State health inspectors documented 21 deficiencies at Westlake Health Campus during 2022 to 2025. These included: 21 with potential for harm.

Who Owns and Operates Westlake Health Campus?

Westlake Health Campus is owned by a for-profit company. For-profit facilities operate as businesses with obligations to shareholders or private owners. The facility is operated by TRILOGY HEALTH SERVICES, a chain that manages multiple nursing homes.

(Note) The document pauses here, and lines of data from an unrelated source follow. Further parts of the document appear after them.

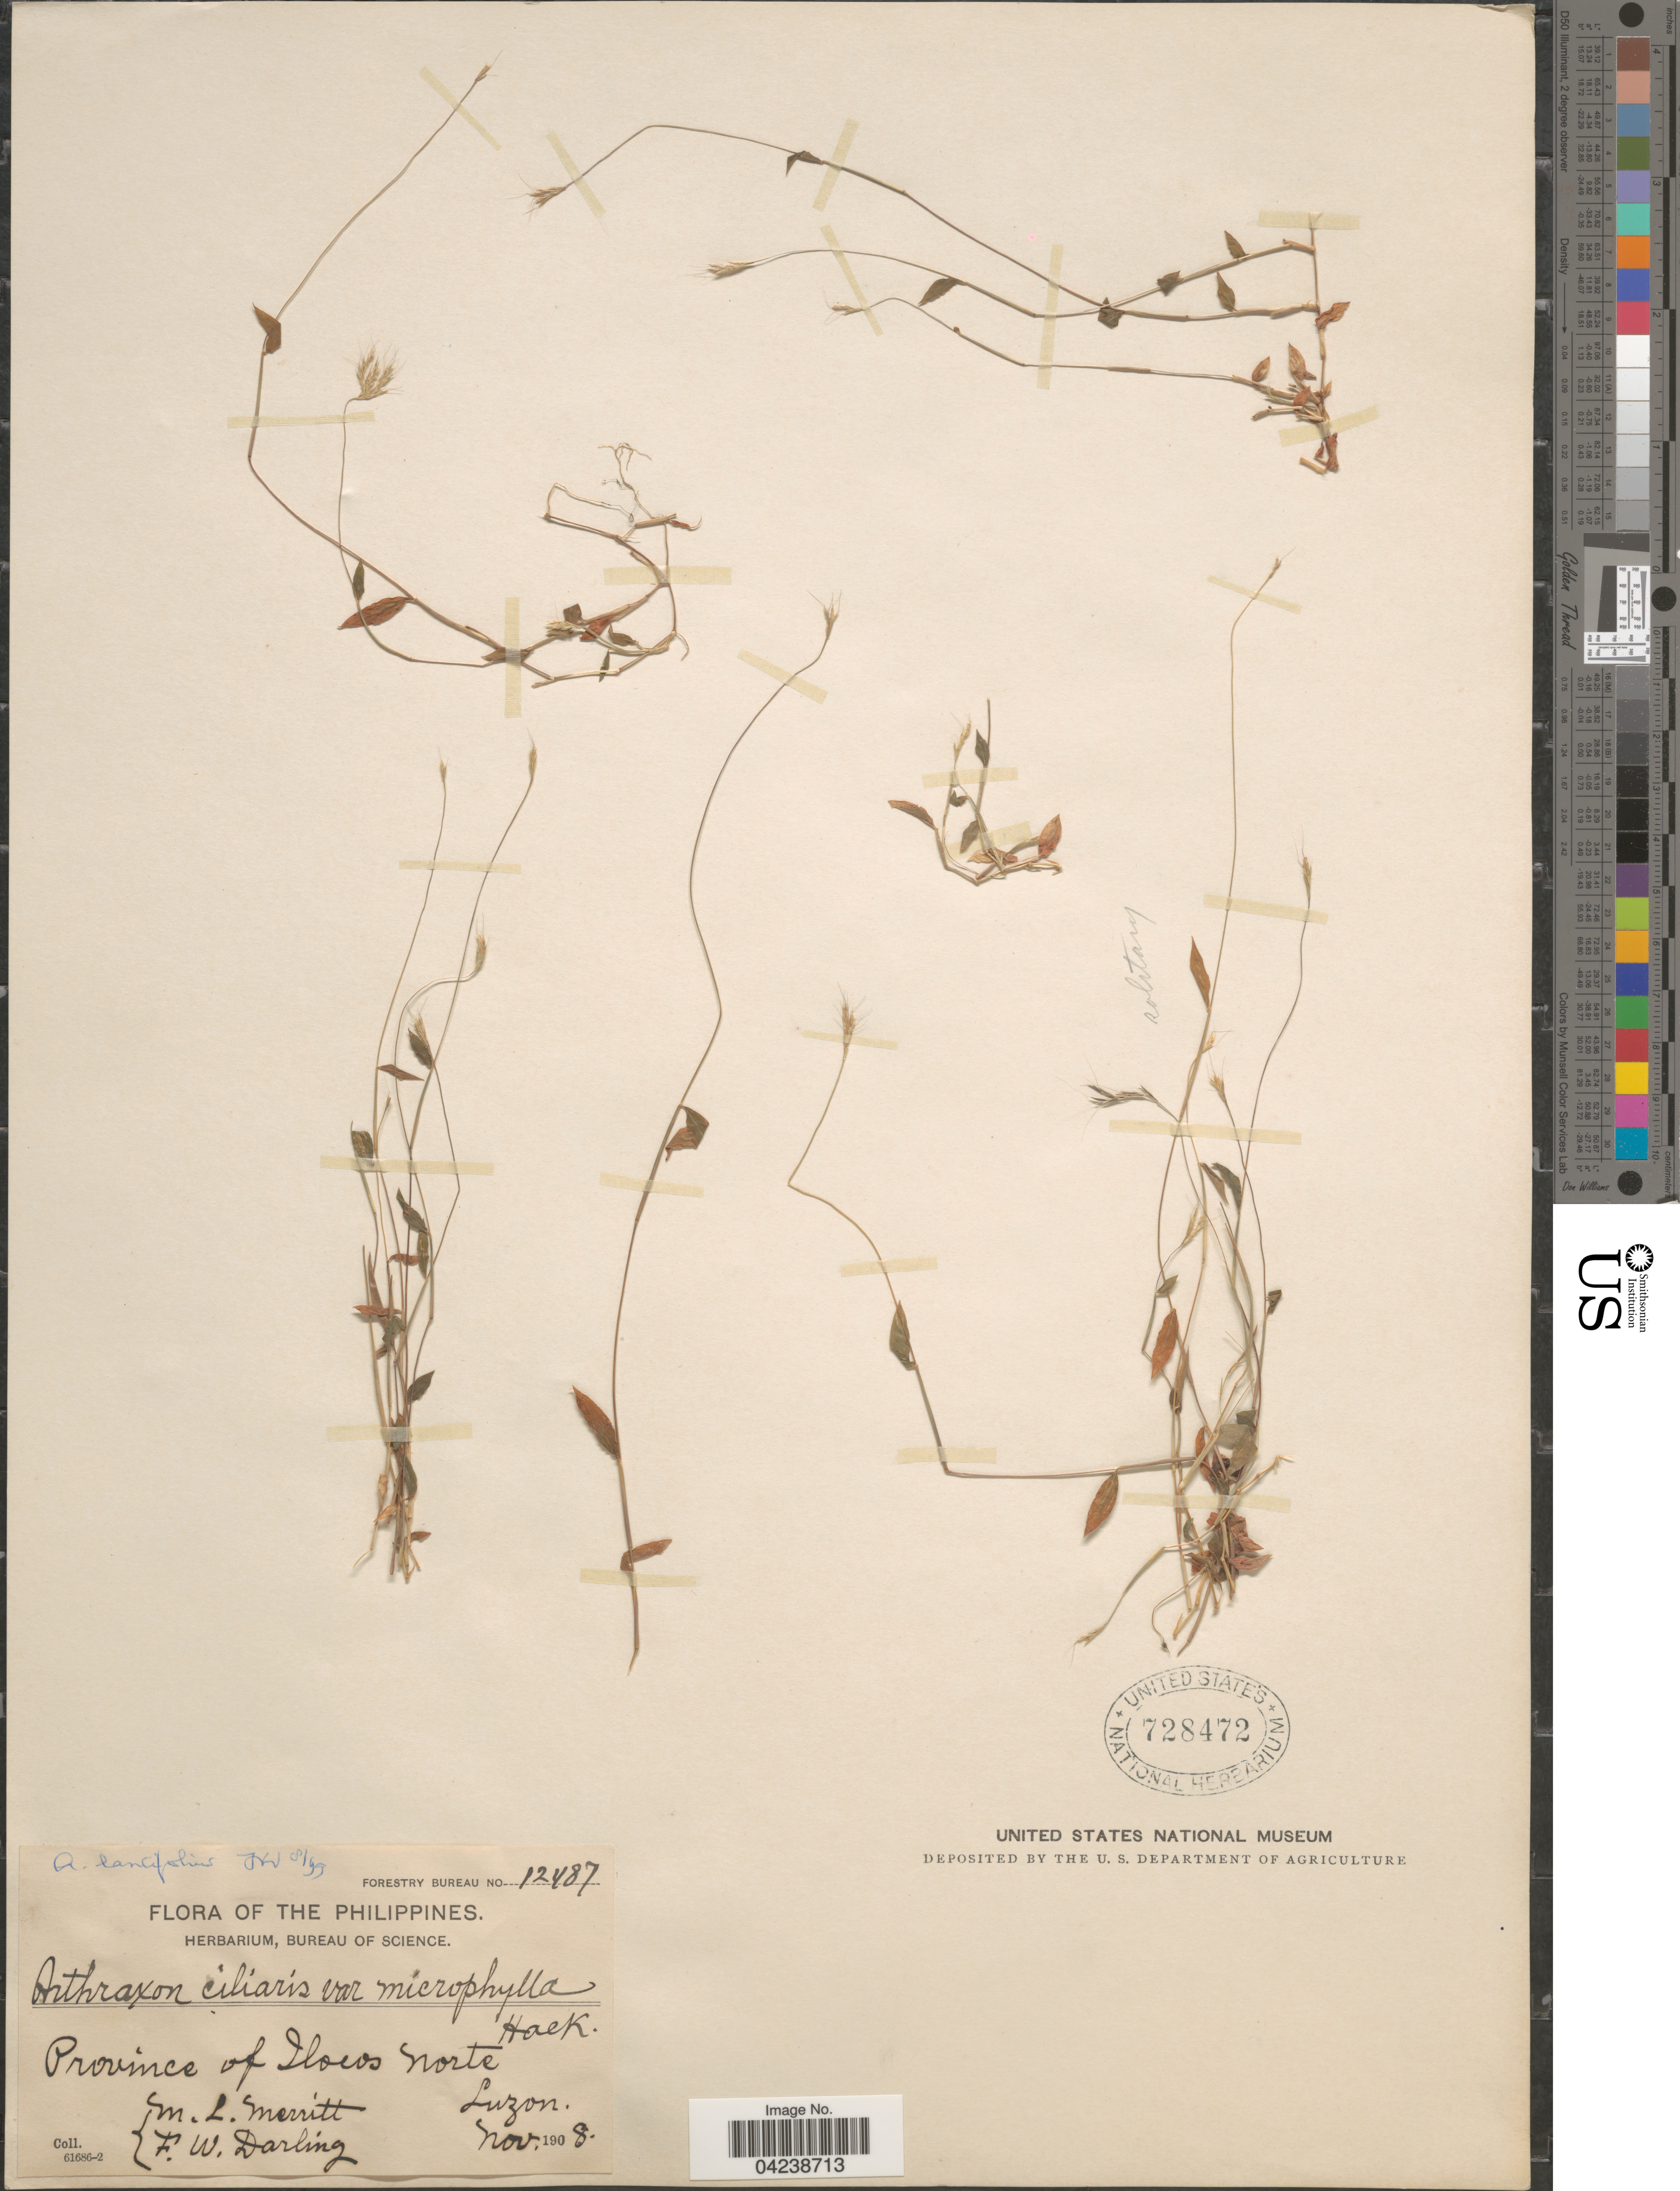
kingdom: Plantae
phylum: Tracheophyta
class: Liliopsida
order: Poales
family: Poaceae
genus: Arthraxon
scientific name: Arthraxon lancifolius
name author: (Trin.) Hochst.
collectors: M. L. Merritt & F. Darling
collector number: Forestry Bureau 12487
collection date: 1908-11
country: Philippines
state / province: Ilocos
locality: Province of Ilocos Norte.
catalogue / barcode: US 728472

With 61 certified beds and approximately 57 residents (about 93% occupancy), it is a smaller facility located in Commerce, Michigan.

How Does Westlake Health Campus Compare to Other Michigan Nursing Homes?

Compared to the 100 nursing homes in Michigan, Westlake Health Campus's overall rating (3 stars) is below the state average of 3.1, staff turnover (29%) is significantly lower than the state average of 46%, and health inspection rating (3 stars) is at the national benchmark.

What Should Families Ask When Visiting Westlake Health Campus?

Based on this facility's data, families visiting should ask: "Can I visit during a mealtime to observe dining assistance and food quality?" "How do you handle medical emergencies, and what is your hospital transfer rate?" "Can I speak with family members of current residents about their experience?"

Is Westlake Health Campus Safe?

Based on CMS inspection data, Westlake Health Campus has a clean safety record: no substantiated abuse findings (meaning no confirmed cases of resident harm), no Immediate Jeopardy citations (the most serious violation level indicating risk of serious injury or death), and is not on the Special Focus Facility watch list (a federal program monitoring the lowest-performing 1% of nursing homes). The facility has a 3-star overall rating and ranks #100 of 100 nursing homes in Michigan. While no facility is perfect, families should still ask about staff-to-resident ratios and recent inspection results during their visit.

Do Nurses at Westlake Health Campus Stick Around?

Staff at Westlake Health Campus tend to stick around. With a turnover rate of 29%, the facility is 17 percentage points below the Michigan average of 46%. Low turnover is a positive sign. It means caregivers have time to learn each resident's needs, medications, and personal preferences. Consistent staff also notice subtle changes in a resident's condition more quickly.

Was Westlake Health Campus Ever Fined?

Westlake Health Campus has no federal fines on record. CMS issues fines when nursing homes fail to meet care standards or don't correct problems found during inspections. The absence of fines suggests the facility has either maintained compliance or corrected any issues before penalties were assessed. This is a positive indicator, though families should still review recent inspection reports for the full picture.

Is Westlake Health Campus on Any Federal Watch List?

Westlake Health Campus is not on any federal watch list. The most significant is the Special Focus Facility (SFF) program, which identifies the bottom 1% of nursing homes nationally based on persistent, serious quality problems. Not being on this list means the facility has avoided the pattern of deficiencies that triggers enhanced federal oversight. This is a positive indicator, though families should still review the facility's inspection history directly.